A wave of insider buying across Singapore-listed names—from property and consumer staples to industrial platforms—signals improving confidence following FY25 earnings.
At the same time, capital raises and strategic repositioning highlight a broader shift toward balance sheet strengthening and long-term growth execution.
1. $Hong Lai Huat(CTO.SI)$
Hong Lai Huat Executive Deputy Chairman and Group CEO Ong Bee Huat on 28 April acquired 244,400 shares at an average price of S$0.097 per share.
The transaction increased his total interest in the company to approximately 47.34% of issued share capital, including deemed interests. Dato’ Dr Ong is the founder of the Group and is responsible for its overall strategic direction, planning and business development.
2. $QAF(Q01.SI)$
QAF independent non‑executive director Basil Chan on 27 April acquired 20,000 shares for an aggregate consideration of S$21,000. The transaction increased his direct interest in the company to approximately 0.004% of issued share capital. Mr Chan was appointed to the Board in July 2025 and serves on the Audit and Risk Committee.
3. $PSC Corporation(DM0.SI)$
PSC non‑executive and independent director Paul Tan on 27 April acquired 100,000 shares at an average price of S$0.48 per share.

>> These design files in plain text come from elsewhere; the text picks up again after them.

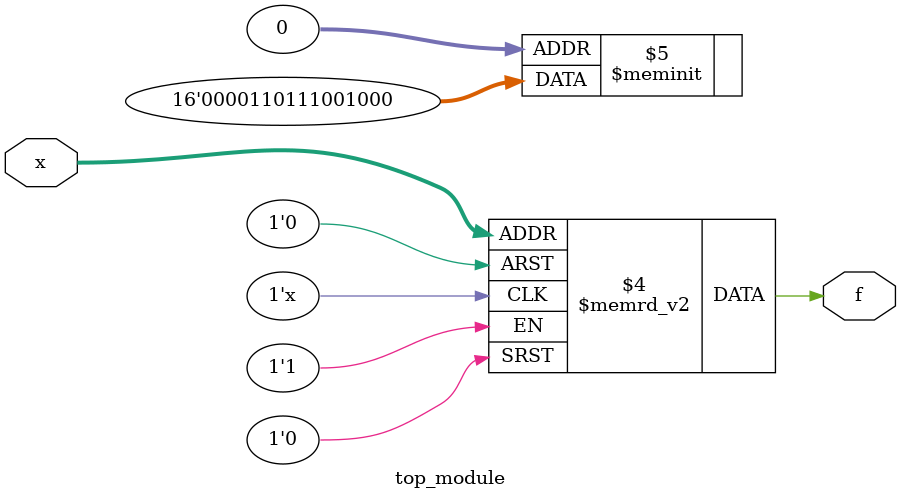
<source format=sv>
module top_module (
    input [4:1] x,
    output logic f
);

always_comb begin
    case (x)
        4'b0000: f = 1'b0; // Treat 0000 as don't-care
        4'b0001: f = 1'b0;
        4'b0010: f = 1'b0; // Treat 0010 as don't-care
        4'b0011: f = 1'b1;
        4'b0100: f = 1'b0; // Treat 0100 as don't-care
        4'b0101: f = 1'b0;
        4'b0110: f = 1'b1; // Treat 0110 as don't-care
        4'b0111: f = 1'b1;
        4'b1000: f = 1'b1; // Treat 1000 as don't-care
        4'b1001: f = 1'b0;
        4'b1010: f = 1'b1; // Treat 1010 as don't-care
        4'b1011: f = 1'b1;
        4'b1100: f = 1'b0; // Treat 1100 as don't-care
        4'b1101: f = 1'b0;
        4'b1110: f = 1'b0; // Treat 1110 as don't-care
        4'b1111: f = 1'b0;
    endcase
end

endmodule

</source>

The transaction increased his direct interest in the company to approximately 0.018% of issued share capital. Mr Tan was appointed to the Board in April 2024 and serves as Chairman of the Audit and Risk Committee.

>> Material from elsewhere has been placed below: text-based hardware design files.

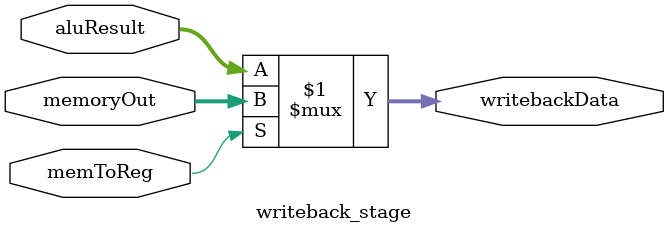
<source format=sv>
module writeback_stage(
    //Inputs
    memoryOut, aluResult, memToReg,
    //Outputs
    writebackData
);
    
    // Memory out that might need to go back into registers
    input [31:0] memoryOut;

    //aluResult that might need to go back into registers
    input [31:0] aluResult;

    // Control signal that determines whether aluResult or memoryOut is going back to decode stage
    input memToReg;

    output [31:0] writebackData;

    assign writebackData = memToReg ? memoryOut : aluResult;

endmodule
</source>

4. $Hong Leong Asia(H22.SI)$
Hong Leong Asia reflects a platform‑based Industrials earnings profile, with operating outcomes framed around delivery volumes, asset utilisation and product execution across two established business lines.
On 29 April, Hong Leong Asia announced a placement of 50 million new shares at S$2.90, raising approximately S$145 million in gross proceeds, with CGS International Securities Singapore appointed as sole placement agent. Net proceeds of about S$142.3 million are intended primarily for general corporate purposes, including investments, business expansion and repayment of borrowings, with the balance allocated to working capital. The placement represents about 6.7% of issued shares prior to issuance and does not result in a change of control.
5. $Green Build(Y06.SI)$
Green Build Technology proposed a placement on 29 April for the issuance of 600 million new shares at S$0.016 per share, raising gross proceeds of S$9.6 million, alongside 360 million free, non-transferable warrants exercisable at S$0.02 per share, to Helyon Pte Ltd, a newly incorporated Singapore entity in the data centre and information services space.
The issue price represents a 20% discount to the VWAP of S$0.02 based on trades on 13 April, the last trading day prior to the signing of the subscription agreement. Upon completion, Helyon will hold 63.68% of the enlarged share capital, rising to 73.72% on full warrant exercise, triggering both shareholder approval requirements and a mandatory general offer under the Take-over Code.